Kaşlarımı çatıp ne diyeceğine baktım.

— O adamı öldürüp de sizi içeri attırmak, ımm... Hiç benlik değil.

— Kim yaptı o zaman, dedim imayla.

— Benim de düşmanlarım. Yani adamdan kurtulup bıçağı benim evime koymuş olabilirler. Tabii ben bu duruma el atınca, iş size dönmüş olabilir. İşte ben, diyerek pis pis sırıtıp kendini gösterdi elleriyle.

— Madem başka düşmanların ile arandaki bir mesele, biz ne alaka? Yani kendi aranızda halletseydiniz, dedim tek kaşımı kaldırarak.

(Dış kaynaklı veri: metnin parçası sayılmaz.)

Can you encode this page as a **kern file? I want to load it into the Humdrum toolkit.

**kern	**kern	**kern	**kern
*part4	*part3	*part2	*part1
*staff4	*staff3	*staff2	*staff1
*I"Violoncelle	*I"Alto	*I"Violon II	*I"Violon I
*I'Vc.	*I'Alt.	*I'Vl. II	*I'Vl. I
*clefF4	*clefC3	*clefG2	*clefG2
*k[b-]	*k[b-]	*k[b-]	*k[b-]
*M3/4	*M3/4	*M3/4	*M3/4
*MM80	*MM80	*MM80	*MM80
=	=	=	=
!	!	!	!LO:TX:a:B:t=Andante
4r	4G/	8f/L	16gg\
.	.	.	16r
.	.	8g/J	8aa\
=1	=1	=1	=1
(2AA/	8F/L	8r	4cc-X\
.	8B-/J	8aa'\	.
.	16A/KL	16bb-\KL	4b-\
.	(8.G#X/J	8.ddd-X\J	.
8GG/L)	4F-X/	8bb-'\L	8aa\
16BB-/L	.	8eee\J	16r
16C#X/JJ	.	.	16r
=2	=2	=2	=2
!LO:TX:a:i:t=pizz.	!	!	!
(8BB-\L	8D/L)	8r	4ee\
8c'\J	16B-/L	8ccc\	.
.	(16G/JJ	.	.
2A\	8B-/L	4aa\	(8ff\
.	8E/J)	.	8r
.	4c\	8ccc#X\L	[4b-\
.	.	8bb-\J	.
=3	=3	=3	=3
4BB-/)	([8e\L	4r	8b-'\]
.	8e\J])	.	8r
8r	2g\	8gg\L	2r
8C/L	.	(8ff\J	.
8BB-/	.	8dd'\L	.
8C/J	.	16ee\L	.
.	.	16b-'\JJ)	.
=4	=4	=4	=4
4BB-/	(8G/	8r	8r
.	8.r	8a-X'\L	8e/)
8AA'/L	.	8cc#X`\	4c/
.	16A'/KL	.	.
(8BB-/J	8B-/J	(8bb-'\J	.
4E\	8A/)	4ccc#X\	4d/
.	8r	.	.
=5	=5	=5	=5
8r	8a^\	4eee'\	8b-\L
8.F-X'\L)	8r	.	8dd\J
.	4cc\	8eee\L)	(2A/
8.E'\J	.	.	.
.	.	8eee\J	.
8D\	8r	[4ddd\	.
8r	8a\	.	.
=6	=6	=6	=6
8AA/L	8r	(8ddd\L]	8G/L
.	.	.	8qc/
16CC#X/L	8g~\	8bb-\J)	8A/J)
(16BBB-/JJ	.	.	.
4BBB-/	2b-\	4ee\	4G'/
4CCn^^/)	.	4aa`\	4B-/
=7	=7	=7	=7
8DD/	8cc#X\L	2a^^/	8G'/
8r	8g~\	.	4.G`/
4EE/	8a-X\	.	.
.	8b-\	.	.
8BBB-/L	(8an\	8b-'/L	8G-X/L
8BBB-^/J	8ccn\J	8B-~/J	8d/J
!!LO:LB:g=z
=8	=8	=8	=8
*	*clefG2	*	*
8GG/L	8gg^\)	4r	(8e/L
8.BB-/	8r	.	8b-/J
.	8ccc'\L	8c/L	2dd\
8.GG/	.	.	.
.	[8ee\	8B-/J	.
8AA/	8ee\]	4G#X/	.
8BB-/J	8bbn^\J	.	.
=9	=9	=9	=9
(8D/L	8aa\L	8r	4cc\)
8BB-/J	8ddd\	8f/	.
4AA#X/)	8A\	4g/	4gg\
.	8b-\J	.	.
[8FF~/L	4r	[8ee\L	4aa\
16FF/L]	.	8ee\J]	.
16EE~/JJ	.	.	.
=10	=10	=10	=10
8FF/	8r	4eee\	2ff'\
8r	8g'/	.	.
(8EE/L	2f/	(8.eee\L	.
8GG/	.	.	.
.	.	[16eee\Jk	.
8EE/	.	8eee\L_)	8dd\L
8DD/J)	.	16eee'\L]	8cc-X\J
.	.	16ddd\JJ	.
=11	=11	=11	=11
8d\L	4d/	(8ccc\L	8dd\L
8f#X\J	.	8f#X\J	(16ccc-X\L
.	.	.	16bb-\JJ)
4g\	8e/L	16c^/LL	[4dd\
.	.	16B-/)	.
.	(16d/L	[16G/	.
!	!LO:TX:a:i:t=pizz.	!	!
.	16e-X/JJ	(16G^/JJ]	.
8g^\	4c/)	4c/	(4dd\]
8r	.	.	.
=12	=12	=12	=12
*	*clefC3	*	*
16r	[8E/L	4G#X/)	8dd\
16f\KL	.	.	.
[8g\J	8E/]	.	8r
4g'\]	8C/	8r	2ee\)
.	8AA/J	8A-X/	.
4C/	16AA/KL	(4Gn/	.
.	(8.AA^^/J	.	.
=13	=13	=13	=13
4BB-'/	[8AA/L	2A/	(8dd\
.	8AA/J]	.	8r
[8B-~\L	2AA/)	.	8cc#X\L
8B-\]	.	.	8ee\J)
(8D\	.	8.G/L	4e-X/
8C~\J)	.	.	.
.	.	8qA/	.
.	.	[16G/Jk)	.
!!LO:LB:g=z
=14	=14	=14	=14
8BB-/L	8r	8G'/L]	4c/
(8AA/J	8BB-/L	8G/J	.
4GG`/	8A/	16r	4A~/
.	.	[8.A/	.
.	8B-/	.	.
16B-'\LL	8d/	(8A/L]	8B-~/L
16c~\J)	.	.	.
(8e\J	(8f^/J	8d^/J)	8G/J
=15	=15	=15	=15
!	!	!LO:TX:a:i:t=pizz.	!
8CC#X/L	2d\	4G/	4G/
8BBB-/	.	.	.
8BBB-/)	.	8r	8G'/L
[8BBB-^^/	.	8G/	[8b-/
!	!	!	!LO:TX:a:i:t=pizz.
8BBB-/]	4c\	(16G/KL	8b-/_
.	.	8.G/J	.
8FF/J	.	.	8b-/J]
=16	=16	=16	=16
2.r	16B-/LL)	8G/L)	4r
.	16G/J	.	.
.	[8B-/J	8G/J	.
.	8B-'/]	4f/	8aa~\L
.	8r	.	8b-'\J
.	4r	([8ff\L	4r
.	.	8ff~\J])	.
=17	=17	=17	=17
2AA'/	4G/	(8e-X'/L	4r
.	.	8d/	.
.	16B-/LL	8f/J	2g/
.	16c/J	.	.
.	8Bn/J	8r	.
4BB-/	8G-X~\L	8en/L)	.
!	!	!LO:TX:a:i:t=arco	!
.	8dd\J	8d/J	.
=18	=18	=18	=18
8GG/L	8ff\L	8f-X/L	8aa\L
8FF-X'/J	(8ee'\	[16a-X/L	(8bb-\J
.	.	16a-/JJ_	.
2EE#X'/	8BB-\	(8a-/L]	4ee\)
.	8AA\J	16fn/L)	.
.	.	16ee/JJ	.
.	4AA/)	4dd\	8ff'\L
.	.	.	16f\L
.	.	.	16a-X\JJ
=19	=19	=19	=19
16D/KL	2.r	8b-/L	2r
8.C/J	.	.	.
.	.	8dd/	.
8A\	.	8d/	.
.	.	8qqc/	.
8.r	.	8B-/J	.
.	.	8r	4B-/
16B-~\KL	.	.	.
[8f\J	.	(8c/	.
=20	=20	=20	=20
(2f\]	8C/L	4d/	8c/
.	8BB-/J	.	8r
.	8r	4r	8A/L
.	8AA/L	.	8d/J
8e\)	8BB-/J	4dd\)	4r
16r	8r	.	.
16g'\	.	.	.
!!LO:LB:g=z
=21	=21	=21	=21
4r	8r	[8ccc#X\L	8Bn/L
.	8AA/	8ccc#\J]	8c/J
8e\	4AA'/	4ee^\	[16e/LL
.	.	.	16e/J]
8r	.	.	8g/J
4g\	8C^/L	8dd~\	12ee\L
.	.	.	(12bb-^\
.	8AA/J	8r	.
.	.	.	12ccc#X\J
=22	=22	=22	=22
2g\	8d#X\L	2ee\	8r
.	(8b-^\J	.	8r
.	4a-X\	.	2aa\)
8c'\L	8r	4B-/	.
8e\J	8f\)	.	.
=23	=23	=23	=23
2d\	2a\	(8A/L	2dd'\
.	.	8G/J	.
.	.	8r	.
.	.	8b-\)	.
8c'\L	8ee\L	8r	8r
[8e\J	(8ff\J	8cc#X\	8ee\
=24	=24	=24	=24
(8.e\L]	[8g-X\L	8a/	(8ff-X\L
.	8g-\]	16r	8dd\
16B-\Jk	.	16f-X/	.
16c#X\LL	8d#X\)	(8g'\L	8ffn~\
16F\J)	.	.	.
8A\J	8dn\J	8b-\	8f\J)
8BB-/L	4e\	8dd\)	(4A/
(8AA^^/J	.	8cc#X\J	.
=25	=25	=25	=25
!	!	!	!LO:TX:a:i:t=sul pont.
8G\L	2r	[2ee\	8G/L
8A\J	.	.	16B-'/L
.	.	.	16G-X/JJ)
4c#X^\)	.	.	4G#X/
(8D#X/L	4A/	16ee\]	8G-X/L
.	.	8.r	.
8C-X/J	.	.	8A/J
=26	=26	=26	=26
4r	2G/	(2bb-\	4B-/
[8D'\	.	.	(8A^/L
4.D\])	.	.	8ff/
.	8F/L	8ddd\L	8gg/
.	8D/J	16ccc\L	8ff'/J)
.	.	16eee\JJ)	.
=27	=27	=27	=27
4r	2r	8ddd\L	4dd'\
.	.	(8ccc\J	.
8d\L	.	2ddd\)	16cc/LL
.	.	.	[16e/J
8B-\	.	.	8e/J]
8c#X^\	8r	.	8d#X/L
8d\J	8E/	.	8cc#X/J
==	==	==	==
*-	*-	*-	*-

— Imm... O iş öyle değil küçük hanım. Ne yazık ki o konuda bilmediğin şeyler var. Yani siz işin içinde, hatta şöyle söyleyeyim, tam ortasındasınız. Şimdi arkadaşın konusuna gelince.., diyerek elini çenesine koyup düşünme işareti yaptı. Onun hakkında elimden gelen ne yazık ki bir şey yok.